Akşam yemekten sonra toparlandım. Çok fazla eşya toplatmadı.

— Sık sık buraya geleceğiz zaten uğraşma, dedi kendinden çook emin.

— Nasıl gelmeyi planlıyorsun acaba? Diye sordum aynı eminlikle.

— Üç ay sonra benim nikahlı karım olacaksın, kim karışır nereye gittiğimize, dedi öperken.

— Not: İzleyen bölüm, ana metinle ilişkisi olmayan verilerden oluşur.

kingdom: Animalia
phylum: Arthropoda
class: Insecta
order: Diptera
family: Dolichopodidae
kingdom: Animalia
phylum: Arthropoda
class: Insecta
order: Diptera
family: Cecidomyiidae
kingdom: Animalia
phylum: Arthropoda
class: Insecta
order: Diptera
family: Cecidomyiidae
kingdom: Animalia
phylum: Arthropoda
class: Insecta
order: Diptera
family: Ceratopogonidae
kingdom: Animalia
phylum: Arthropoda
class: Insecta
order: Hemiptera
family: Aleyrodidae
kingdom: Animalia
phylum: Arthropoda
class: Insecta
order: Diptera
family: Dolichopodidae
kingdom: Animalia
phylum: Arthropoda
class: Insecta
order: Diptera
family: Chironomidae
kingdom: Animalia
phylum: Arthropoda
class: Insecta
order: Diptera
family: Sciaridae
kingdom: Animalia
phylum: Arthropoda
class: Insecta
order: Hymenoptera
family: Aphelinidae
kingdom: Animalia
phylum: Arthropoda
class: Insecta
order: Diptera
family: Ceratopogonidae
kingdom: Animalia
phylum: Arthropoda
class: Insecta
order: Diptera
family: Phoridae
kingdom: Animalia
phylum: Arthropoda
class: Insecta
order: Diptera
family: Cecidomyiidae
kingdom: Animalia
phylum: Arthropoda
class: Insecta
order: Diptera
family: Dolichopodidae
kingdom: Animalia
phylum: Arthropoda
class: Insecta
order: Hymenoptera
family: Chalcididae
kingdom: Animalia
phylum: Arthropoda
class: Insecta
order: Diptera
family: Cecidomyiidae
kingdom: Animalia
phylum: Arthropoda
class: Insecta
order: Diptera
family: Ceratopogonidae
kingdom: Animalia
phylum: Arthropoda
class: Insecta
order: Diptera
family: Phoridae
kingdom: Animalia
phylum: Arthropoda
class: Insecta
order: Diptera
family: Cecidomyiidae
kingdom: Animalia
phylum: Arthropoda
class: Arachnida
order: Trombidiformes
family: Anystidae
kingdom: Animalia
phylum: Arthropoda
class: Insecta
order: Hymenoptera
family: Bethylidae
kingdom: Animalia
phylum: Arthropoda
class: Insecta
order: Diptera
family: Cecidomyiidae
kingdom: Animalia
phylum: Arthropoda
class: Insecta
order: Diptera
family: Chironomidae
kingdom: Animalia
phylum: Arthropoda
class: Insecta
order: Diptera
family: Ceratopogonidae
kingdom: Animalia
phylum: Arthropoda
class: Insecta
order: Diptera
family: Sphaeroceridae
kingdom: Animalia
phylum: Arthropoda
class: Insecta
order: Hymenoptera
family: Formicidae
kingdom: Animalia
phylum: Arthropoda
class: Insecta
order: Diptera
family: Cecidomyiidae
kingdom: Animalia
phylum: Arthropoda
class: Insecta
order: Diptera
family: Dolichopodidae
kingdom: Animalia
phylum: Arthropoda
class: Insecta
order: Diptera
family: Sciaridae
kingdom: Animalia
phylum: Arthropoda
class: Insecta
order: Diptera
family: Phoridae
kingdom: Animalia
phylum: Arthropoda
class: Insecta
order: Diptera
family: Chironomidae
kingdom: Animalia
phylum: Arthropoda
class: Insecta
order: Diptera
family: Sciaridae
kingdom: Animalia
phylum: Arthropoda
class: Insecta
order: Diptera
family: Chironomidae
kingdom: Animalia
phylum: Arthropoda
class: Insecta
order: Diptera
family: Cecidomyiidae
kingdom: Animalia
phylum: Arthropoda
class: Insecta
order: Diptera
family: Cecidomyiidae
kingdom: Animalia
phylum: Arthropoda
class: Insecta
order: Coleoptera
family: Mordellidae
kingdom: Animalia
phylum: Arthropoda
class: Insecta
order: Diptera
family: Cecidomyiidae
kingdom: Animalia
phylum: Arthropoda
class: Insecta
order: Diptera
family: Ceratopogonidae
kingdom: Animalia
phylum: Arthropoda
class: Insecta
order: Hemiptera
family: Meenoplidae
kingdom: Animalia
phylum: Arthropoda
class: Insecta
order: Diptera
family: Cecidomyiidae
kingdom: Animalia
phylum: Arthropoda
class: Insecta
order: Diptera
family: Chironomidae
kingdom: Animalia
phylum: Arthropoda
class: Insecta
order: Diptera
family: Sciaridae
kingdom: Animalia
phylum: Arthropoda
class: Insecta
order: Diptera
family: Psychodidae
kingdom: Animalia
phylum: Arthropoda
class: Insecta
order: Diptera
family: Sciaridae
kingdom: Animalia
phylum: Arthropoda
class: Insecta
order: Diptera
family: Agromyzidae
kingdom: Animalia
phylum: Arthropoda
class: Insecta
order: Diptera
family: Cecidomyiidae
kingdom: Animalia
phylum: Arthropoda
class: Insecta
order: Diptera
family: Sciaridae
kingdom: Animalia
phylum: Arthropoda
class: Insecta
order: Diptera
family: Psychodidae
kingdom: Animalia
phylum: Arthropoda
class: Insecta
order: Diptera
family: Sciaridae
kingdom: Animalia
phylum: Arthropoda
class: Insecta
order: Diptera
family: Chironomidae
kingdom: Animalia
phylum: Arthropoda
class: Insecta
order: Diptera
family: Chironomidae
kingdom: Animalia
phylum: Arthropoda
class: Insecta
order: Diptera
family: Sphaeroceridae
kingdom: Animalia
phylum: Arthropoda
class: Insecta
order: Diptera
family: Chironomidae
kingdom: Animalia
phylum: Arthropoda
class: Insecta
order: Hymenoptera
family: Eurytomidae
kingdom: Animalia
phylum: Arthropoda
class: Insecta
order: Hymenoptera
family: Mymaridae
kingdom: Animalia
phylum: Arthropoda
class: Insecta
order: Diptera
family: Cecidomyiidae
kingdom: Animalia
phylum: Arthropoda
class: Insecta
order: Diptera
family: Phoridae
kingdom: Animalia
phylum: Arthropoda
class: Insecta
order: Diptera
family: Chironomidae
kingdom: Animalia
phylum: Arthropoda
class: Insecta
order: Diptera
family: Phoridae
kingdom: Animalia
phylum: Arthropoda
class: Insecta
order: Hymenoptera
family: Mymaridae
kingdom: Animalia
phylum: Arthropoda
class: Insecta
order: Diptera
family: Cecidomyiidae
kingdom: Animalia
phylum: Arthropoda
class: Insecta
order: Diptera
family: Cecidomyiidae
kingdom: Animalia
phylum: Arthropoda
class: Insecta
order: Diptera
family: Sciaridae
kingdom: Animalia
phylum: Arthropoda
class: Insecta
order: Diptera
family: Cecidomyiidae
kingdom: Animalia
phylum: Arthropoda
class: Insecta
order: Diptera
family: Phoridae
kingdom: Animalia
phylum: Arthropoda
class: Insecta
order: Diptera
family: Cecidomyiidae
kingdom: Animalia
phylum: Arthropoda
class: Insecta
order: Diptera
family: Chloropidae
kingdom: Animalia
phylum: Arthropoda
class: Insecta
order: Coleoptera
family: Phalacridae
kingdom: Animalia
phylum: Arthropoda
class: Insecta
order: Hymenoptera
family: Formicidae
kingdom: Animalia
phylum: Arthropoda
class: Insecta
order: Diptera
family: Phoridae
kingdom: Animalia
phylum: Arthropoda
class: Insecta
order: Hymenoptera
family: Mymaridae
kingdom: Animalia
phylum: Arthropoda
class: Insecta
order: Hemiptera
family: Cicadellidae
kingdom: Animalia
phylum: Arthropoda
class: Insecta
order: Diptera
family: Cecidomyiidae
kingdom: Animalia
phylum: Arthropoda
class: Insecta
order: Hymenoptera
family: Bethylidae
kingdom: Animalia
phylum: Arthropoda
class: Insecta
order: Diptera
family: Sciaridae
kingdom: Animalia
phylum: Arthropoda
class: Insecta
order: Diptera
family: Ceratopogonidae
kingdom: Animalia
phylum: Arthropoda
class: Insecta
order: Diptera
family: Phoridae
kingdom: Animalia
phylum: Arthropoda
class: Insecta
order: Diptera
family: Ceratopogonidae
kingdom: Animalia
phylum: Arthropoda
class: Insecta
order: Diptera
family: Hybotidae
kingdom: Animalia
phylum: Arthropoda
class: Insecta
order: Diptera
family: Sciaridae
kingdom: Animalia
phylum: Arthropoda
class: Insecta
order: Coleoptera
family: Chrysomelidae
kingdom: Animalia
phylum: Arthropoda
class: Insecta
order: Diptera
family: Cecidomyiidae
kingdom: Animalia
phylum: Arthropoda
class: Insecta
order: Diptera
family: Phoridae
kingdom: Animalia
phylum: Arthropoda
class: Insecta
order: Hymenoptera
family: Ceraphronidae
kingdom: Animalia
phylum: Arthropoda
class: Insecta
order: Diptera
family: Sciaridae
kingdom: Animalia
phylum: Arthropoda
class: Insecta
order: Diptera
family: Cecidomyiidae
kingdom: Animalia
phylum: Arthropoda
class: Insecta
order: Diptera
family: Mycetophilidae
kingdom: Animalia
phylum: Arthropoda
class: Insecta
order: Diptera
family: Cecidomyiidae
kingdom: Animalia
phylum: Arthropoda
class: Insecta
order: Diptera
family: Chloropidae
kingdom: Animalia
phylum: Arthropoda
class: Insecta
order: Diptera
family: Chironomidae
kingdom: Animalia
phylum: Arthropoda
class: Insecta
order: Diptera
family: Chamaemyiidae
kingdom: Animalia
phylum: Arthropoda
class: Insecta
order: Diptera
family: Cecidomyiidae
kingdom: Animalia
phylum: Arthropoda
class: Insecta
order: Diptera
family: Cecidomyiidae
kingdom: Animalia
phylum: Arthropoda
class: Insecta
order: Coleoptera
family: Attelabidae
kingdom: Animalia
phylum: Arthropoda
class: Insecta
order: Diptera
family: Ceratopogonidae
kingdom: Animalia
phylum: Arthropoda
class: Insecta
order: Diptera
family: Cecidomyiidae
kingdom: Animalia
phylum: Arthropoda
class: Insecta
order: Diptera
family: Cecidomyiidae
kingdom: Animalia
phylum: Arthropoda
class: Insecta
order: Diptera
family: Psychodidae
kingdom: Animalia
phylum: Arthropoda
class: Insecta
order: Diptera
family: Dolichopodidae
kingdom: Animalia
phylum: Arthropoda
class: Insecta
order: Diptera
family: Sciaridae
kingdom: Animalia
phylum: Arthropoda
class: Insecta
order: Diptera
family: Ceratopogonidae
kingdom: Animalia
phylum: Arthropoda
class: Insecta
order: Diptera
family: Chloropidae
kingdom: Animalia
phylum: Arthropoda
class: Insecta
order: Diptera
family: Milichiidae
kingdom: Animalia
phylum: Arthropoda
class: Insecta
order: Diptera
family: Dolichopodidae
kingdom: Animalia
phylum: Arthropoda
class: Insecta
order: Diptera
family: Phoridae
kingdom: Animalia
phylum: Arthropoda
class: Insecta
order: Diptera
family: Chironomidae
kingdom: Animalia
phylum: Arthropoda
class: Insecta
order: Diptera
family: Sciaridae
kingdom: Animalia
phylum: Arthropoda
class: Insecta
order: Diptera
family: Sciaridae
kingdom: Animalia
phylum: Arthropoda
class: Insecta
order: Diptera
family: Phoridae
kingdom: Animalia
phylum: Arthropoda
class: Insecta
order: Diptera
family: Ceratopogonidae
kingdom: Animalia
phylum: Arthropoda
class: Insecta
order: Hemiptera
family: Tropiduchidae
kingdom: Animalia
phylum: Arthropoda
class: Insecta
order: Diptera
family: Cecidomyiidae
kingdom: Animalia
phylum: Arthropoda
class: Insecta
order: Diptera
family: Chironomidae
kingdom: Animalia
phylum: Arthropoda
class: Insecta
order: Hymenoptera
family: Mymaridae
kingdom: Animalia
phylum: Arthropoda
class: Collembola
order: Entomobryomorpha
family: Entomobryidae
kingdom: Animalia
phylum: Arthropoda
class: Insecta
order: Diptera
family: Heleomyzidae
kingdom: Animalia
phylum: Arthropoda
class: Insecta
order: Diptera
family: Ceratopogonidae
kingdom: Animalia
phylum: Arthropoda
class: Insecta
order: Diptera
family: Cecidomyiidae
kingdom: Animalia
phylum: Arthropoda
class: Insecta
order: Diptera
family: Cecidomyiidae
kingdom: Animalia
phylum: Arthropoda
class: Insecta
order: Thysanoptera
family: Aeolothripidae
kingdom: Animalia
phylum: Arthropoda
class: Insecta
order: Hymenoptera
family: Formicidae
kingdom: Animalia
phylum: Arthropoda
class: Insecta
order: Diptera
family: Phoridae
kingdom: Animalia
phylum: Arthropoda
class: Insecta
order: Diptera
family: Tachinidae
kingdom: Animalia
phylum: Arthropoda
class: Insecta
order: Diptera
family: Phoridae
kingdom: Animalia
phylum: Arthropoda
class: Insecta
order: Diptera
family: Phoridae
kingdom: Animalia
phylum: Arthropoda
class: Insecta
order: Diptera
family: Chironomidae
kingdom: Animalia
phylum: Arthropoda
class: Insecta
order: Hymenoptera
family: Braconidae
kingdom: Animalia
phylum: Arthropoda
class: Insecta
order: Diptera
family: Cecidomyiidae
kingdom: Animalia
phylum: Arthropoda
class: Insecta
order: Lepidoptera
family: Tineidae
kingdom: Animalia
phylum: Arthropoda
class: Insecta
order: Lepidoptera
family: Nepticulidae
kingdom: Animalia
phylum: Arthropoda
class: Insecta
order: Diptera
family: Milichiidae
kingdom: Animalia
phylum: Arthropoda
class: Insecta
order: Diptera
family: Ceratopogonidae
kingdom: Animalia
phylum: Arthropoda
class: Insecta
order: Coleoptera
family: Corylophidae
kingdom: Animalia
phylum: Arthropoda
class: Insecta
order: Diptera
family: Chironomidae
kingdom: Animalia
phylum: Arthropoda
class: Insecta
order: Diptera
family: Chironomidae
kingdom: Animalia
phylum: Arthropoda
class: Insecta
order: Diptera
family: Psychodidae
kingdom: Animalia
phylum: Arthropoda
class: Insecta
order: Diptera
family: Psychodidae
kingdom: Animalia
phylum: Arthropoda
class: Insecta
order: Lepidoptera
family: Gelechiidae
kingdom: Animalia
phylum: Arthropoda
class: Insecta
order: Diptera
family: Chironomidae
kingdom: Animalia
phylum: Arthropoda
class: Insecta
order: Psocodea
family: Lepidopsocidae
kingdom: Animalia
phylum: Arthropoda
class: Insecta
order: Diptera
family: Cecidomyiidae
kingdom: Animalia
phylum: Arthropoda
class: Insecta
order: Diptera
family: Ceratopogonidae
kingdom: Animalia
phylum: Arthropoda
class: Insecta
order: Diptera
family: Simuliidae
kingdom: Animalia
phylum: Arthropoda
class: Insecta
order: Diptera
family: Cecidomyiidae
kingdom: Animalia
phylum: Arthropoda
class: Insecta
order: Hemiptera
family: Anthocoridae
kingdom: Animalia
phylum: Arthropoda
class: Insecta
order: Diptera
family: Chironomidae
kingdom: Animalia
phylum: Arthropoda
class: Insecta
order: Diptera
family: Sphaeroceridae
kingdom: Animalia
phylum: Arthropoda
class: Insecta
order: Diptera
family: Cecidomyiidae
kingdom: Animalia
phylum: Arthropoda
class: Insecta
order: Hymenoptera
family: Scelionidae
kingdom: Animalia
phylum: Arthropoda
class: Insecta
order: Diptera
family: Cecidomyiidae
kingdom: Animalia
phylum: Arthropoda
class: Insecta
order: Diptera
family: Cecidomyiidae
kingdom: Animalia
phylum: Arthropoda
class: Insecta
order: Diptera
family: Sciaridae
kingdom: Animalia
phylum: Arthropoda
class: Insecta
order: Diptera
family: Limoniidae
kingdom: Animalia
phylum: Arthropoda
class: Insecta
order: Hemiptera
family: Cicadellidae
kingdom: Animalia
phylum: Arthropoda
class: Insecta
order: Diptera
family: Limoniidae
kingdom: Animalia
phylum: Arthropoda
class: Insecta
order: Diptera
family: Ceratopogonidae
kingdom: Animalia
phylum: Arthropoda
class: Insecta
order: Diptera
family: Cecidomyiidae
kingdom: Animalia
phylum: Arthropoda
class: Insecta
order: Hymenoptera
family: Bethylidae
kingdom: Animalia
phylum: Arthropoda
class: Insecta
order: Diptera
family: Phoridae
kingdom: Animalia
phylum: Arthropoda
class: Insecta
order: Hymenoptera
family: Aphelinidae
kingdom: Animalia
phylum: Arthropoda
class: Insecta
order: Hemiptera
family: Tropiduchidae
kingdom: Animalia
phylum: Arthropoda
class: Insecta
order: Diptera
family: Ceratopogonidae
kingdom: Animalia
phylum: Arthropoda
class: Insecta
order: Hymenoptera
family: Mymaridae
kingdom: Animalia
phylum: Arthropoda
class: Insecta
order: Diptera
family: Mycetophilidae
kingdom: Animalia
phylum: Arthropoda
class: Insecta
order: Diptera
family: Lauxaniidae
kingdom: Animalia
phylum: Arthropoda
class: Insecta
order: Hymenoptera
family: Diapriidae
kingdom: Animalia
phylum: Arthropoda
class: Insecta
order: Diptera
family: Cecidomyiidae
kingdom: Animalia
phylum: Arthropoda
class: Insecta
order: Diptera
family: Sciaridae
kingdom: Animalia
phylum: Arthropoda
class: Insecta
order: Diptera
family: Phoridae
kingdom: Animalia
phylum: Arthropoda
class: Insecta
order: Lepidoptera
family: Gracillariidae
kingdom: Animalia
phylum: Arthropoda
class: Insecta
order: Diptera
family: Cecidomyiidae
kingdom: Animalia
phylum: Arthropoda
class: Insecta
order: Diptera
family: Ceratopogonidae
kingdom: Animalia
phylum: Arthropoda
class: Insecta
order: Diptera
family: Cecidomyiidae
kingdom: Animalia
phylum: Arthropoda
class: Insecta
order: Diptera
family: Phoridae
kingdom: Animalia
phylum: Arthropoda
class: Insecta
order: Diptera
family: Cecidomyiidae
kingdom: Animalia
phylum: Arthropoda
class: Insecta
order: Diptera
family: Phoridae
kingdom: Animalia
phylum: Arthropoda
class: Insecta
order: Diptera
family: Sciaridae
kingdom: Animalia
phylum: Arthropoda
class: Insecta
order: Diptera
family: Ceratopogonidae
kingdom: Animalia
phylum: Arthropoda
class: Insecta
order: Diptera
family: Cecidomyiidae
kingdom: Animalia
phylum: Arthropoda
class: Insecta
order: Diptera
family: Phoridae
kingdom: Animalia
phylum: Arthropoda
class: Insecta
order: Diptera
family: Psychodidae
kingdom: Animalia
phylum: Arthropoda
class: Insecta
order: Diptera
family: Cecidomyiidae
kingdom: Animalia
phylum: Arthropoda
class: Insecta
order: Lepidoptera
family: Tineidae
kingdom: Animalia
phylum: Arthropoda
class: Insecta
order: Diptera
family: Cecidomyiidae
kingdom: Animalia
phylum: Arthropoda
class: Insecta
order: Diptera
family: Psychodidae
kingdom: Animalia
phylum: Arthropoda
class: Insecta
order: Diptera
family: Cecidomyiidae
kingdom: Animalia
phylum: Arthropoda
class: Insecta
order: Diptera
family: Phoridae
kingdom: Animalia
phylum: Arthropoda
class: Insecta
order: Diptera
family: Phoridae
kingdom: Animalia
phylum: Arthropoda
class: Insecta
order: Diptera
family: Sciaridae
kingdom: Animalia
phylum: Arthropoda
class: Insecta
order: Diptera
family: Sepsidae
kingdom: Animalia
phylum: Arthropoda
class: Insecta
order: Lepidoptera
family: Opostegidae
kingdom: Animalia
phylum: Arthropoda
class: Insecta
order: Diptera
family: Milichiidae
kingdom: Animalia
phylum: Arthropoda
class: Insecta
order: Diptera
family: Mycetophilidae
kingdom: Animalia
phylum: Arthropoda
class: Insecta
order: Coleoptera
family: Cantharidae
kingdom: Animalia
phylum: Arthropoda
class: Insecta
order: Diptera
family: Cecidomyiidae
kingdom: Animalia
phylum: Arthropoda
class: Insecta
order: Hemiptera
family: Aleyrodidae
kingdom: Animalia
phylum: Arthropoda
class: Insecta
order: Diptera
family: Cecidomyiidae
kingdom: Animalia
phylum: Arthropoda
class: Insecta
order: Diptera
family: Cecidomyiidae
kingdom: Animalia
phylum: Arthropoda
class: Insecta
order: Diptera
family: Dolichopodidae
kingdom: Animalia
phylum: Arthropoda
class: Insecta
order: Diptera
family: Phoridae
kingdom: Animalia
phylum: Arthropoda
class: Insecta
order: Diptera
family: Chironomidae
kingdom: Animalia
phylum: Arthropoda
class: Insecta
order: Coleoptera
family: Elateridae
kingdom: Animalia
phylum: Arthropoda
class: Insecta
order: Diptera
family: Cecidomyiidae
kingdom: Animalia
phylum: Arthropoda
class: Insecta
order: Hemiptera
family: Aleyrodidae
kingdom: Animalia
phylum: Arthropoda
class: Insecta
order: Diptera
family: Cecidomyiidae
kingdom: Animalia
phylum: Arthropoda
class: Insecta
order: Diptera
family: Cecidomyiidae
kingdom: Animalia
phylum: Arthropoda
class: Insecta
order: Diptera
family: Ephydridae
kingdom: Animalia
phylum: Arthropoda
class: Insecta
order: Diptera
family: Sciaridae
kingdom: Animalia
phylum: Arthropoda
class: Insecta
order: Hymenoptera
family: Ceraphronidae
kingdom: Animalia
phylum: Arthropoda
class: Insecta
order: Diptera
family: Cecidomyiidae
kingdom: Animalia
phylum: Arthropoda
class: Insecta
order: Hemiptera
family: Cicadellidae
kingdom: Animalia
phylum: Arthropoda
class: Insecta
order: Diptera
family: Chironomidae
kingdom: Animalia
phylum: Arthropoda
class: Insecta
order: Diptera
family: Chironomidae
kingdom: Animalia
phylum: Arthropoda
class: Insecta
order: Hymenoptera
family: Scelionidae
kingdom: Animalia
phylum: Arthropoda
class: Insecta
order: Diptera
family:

— Diyosuun... Bu kadar kısa sürede annenler ve annemler nasıl izin verecekler evlenmemize, dedim tek kaşımı kaldırıp.

— Olduğu kadar olmadığı kader yavrum. Ben seni alayım gerisi teferruat. Teferruatlarda boğulmaya niyetim yok, dedi o dayanamadığım çapkın gülümsemesi ile.

Ertesi sabah annemlerin kapısının önünde indirirken beni;

— Normalinde yukarı gelecektim ama önce sen bir konuş. Sen konuşmadan benim konuşmam da gelmem de yakışık almaz, dedi alnımdan öperken. Başımı salladım. Valizlerimi aldım ve yukarı çıktım.

Annem babam koca valizlerle beni kapıda görünce şok oldu.

— Şirket taşınmıyor ben de mecburen istifa ettim ve geri döndüm, dedim annemin boynuna sarılırken. Baktım annem kahvaltı sofrasını topluyor ellerimi yıkadım ve ona yardım ettim. Sonra onları içeri yolladım, kahve pişirdim ve yanlarına gittim. Kahvelerimizi içerken hayatımın belki de en zor konuşmasını yapmak için derin bir nefes aldım.

— Annem, babam ben sizinle özel bir konuyu konuşmak istiyorum. Yani konuya nereden gireceğimi de bilemiyorum, dedim mahçup, utanarak kahve fincanını içine baktım. Tamam evlenme teklifi ettiğini abim sayesinde hepsi biliyordu ama şimdi tanışmaya gelecek demek biraz tuhaf geliyordu açıkçası. Babam lafa girdi;

— Ne oldu kızım hayırdır? Diye sordu merakla.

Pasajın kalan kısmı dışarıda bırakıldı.